= PROBLEMS TO WORK ON =
1. Which firearm cartridges are named in the elk hunting thread?
2. Pick up the elk hunting thread from where it stops.

= ARTICLE =
-- START --
Just a bit on longrange shooting...it's not unethical in the hands of a well-practiced, knowedgeable shooter. Lisa shoots 3-5" groups at 1000 with her 6.5x284 on a regular basis. She's shot elk and deer with my 338 Edge at ungodly yardages. (My Edge has more energy at 1000 yards than a '06 does at the muzzle). However, it's not OK for someone to pop off shots at faraway elk and deer without knowing what they're doing or knowing the risks. 
You just have to have the discipline to not shoot when the conditions aren't right. This is something two of the best snipers in the world taught us in training.


----------



## BPturkeys (Sep 13, 2007)

Your title "Crazy and sad elk hunting story" pretty well describes this situation. 
Maybe the "poachers" need to plead not-guilty and let the case go to court. This is my thinking...on the two dead elk, pretty well indefensible, but...on the timing of the hunt it seems to me that "contact manager" is just not adequate instructions. If they are found not guilty for this reason then they should sue both the DWR and the CWMU for expenses, etc. Sometimes liability forces some issues to be resolved, and there is nothing like loosing a few bucks from a lawsuit to make a business and government agencies...CWMU's are just a business after all...be more responsive and diligent with their practices.
-- END --
= RECORD EXTRACTS =
-- START --
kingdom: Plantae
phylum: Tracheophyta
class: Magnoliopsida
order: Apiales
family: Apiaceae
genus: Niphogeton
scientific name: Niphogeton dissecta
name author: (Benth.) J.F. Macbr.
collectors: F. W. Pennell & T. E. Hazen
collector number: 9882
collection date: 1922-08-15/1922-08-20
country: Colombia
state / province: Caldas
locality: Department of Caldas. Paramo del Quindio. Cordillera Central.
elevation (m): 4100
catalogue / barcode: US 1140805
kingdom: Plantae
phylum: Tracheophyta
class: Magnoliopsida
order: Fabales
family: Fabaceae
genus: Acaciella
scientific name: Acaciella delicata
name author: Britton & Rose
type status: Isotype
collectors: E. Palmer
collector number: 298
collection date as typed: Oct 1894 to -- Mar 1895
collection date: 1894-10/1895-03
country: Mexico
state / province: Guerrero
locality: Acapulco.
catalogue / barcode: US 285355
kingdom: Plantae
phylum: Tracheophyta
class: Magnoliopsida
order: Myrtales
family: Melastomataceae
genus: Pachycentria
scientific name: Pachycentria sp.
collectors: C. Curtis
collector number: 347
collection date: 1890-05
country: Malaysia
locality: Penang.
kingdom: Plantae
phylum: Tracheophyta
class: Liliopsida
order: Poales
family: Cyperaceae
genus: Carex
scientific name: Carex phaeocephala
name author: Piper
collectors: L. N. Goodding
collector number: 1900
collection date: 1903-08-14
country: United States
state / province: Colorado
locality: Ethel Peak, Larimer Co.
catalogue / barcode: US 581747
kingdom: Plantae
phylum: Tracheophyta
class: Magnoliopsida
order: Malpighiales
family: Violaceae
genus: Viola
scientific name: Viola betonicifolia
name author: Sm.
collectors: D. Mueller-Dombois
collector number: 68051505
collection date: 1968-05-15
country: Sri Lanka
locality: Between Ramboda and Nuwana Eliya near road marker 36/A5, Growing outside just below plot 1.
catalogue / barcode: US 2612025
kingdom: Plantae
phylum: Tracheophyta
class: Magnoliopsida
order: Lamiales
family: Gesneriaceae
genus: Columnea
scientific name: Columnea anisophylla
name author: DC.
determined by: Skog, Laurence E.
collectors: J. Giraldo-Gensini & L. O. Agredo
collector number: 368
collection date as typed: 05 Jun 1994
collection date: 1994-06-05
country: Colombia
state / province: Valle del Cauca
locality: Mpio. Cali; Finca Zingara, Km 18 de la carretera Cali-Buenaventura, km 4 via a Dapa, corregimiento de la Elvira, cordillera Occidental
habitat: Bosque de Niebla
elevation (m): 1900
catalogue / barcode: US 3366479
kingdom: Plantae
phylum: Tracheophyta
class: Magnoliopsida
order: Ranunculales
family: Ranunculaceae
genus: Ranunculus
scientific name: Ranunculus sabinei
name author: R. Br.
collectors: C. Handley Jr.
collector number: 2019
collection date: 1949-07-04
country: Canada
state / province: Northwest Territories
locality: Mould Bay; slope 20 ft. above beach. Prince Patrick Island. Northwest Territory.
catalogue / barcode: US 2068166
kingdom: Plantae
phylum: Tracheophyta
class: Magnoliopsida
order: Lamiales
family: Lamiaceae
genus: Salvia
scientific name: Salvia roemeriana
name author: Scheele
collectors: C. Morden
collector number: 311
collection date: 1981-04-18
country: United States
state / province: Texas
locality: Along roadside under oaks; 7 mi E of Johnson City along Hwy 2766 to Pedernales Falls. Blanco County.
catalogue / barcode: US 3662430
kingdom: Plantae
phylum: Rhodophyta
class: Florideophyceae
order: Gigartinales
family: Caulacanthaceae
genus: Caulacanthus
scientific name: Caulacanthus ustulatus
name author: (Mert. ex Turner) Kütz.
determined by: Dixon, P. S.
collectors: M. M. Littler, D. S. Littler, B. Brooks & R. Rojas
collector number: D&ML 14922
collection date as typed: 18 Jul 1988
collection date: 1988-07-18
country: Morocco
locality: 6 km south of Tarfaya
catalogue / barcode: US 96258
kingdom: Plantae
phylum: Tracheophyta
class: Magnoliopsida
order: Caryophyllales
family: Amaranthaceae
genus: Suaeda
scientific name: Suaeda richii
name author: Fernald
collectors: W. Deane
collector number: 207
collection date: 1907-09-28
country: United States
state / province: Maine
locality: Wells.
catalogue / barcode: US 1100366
-- END --
= EXERCISE RESPONSES =
1. 6.5x284, 338 Edge, '06

2.
I am not passing judgment here, just proposing a solution to the problem... inadequate and confussing instructions on the face of the permit... as presented.


----------



## Huge29 (Sep 17, 2007)

That is very odd! I will doubt if they get anything too bad of a punishment relatively speaking, I turned in a guy who was very deceptive and lied and lied about it and did not lose any equipment and only paid a small fine. 
So, does each operator just pick their own exact dates among a large window of options? I have not ever hunted one nor do I intend to.


----------



## b177y (Aug 30, 2011)

35whelen said:


> good job spotting that bull. which cwmu were you on? I hunt for meat as well. Antlers are a nice bonus but I hunt to fill the freezer. did you still get to fill your cow tag after they let you keep the bull?


I'd rather not say which CWMU, this whole thing is still kinda weird for me. (PM sent).

The DNR officer issued a "disposal tag" to my dad, so he still has his cow tag for that area. I have a cow tag for a different CWMU for later this month for 5 days, but depending how much meat this bull turns into, I may or may not even go. My parents and my own family are just finishing the cow I shot last year, and this bull is at least 100 lbs more of meat.


----------



## b177y (Aug 30, 2011)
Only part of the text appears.